*** Opening DATA FOR THE TASK ***
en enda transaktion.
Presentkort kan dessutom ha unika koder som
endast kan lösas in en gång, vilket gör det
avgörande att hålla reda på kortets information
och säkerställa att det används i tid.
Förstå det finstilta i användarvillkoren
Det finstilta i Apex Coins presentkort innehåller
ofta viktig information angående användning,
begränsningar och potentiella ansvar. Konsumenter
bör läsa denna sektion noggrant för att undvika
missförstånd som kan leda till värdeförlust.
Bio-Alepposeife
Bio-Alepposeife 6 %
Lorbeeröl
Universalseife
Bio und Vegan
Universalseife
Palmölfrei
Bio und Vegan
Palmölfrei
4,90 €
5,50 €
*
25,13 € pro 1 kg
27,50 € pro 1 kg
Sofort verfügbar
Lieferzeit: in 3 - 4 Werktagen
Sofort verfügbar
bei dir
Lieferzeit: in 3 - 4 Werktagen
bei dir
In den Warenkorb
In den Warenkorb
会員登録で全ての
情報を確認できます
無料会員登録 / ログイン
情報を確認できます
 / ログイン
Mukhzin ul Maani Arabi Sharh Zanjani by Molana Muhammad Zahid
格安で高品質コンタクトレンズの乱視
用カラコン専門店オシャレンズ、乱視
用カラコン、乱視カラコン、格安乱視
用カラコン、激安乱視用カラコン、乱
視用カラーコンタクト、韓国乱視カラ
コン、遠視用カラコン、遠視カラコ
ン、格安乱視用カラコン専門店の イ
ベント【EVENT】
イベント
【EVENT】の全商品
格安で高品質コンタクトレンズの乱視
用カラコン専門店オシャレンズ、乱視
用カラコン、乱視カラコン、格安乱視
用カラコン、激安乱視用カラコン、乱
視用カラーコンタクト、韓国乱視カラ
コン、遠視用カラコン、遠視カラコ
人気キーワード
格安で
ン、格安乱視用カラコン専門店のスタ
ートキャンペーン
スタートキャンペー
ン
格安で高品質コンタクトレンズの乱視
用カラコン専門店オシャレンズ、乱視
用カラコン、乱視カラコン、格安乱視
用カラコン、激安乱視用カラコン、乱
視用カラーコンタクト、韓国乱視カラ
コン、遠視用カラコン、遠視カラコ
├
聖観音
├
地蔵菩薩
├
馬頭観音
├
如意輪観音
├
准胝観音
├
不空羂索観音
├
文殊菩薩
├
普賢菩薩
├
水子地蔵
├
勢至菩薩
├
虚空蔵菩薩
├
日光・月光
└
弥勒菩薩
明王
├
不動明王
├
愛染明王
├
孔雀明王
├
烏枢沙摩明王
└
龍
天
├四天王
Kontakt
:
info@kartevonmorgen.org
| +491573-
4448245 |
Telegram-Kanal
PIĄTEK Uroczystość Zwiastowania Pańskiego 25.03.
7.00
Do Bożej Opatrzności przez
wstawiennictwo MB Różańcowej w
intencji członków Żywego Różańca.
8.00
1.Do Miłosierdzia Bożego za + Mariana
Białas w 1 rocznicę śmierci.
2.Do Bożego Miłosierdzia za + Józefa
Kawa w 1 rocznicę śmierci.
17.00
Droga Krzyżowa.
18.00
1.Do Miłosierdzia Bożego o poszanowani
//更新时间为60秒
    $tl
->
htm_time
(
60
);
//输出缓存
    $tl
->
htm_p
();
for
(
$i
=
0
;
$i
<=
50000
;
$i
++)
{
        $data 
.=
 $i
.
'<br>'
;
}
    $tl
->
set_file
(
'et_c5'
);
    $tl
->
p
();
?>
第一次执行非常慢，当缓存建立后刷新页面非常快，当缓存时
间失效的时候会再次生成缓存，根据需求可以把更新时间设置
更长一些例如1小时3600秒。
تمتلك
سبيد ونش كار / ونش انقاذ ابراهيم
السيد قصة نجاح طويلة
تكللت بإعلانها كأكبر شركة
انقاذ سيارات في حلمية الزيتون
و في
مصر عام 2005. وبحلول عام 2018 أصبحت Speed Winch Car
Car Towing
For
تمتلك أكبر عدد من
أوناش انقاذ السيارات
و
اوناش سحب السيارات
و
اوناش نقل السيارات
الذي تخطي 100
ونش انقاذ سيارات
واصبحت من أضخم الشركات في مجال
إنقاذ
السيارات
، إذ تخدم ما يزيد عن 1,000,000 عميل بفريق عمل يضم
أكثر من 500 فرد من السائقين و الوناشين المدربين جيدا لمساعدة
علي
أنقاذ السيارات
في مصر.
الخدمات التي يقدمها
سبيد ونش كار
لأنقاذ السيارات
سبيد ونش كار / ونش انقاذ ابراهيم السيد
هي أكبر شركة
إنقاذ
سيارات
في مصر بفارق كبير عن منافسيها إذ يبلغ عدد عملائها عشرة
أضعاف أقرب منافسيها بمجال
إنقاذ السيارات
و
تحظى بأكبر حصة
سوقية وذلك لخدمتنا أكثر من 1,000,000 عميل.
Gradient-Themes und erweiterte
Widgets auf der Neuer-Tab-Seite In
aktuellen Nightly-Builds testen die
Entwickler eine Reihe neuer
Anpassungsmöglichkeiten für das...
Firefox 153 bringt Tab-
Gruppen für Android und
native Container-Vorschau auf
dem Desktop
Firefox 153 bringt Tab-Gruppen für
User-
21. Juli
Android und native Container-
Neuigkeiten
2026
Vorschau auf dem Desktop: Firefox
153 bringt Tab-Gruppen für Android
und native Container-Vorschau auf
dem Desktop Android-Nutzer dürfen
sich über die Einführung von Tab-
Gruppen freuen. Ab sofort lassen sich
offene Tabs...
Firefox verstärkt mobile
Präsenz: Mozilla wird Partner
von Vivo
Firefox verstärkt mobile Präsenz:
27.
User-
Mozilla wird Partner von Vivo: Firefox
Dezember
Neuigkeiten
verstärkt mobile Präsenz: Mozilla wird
*** Closing DATA FOR THE TASK ***
WORK INSTRUCTIONS — Give the records again from their first line up to and including the line containing "Det finstilta i Apex", swapping "transaktion" for "betalning" and changing nothing else.

RESPONSE AREA —
en enda betalning.
Presentkort kan dessutom ha unika koder som
endast kan lösas in en gång, vilket gör det
avgörande att hålla reda på kortets information
och säkerställa att det används i tid.
Förstå det finstilta i användarvillkoren
Det finstilta i Apex Coins presentkort innehåller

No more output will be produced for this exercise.